Come abbiamo detto all’inizio di questo articolo, il consumatore è condizionato da emozioni e fantasie, nonché dal proprio vissuto, e “quando fa shopping non cerca solo le informazioni necessarie a una scelta funzionale e utilitarista, ma desidera esporsi alla stimolazione sensoriale e ludica, per soddisfare bisogni estetici e ottenere gratificazioni secondo il principio del piacere” (Kotler, Stigliano, p.69, 2018). Quindi la componente esplorativa e quella relazionale sono parte integrante del retailing e devono essere valorizzati anche quando non si traducono in un transazione perché solo in questo modo i retailer potranno instaurare una connessione emotiva con i propri clienti e dare delle risposte a le loro aspirazioni che il digitale non riesce a dare. I negozi fisici devono diventare dei luoghi “magici” da vivere dove il cliente compie un processo di costruzione identitaria del sé per poi trasformarsi piano piano in lifestyle marketplace, dei luoghi dove alle persone viene data la possibilità di esplorare il mondo intrinsecamente legato ai prodotti o ai brand.

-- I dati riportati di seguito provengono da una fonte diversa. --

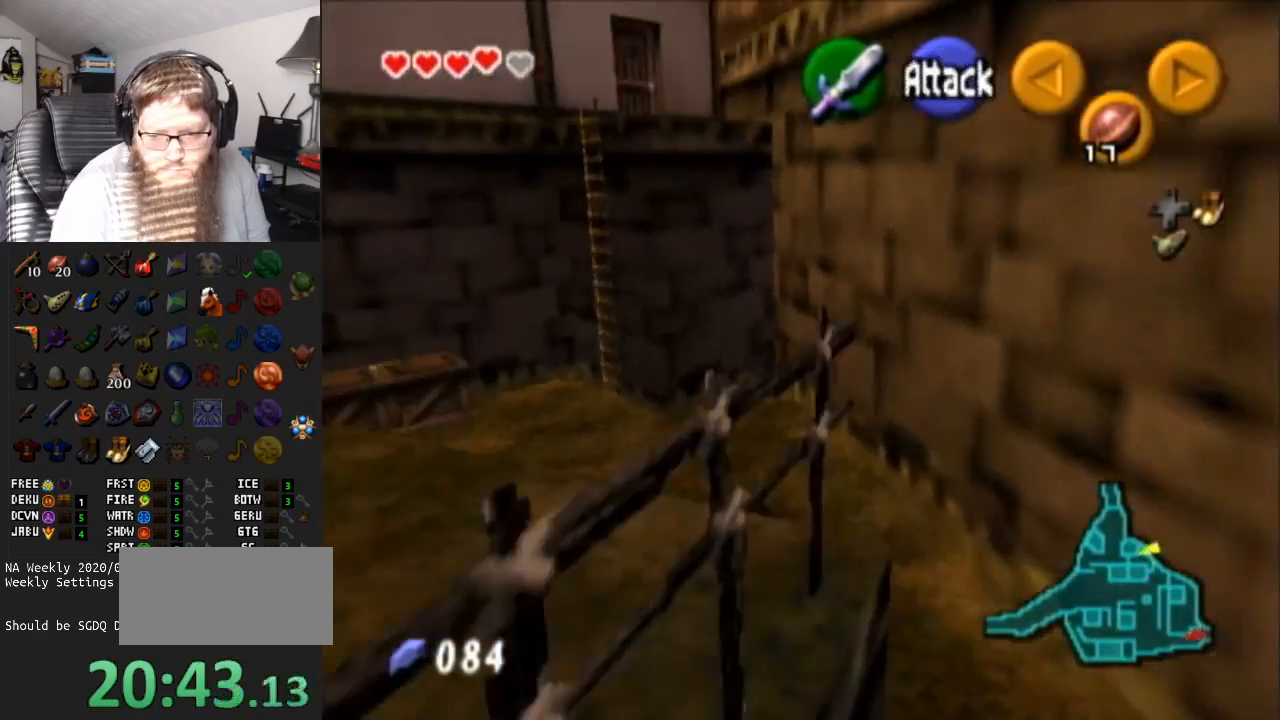
{"buttons": [], "left_stick": "up-right", "right_stick": "center", "events": [[300, "left_stick", "right"], [417, "left_stick", "up-right"]]}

Il negozio fisico deve essere visto come uno spazio di incontro creativo tra consumatore e brand. “Una meta attraente nella quale le persone si possono immergere e i valori della marca non solo vengono messi in mostra, ma fatti vivere in prima persona, e la cifra del successo non è data dall’incremento nelle vendite, ma dalla narrazione che vi è dentro” (Kotler, stigliano, p.73, 2018). Da ciò possiamo dedurre che se un acquisto nell’era digitale può essere concluso ovunque, la peculiarità assoluta di un negozio fisico deve essere la custode experience.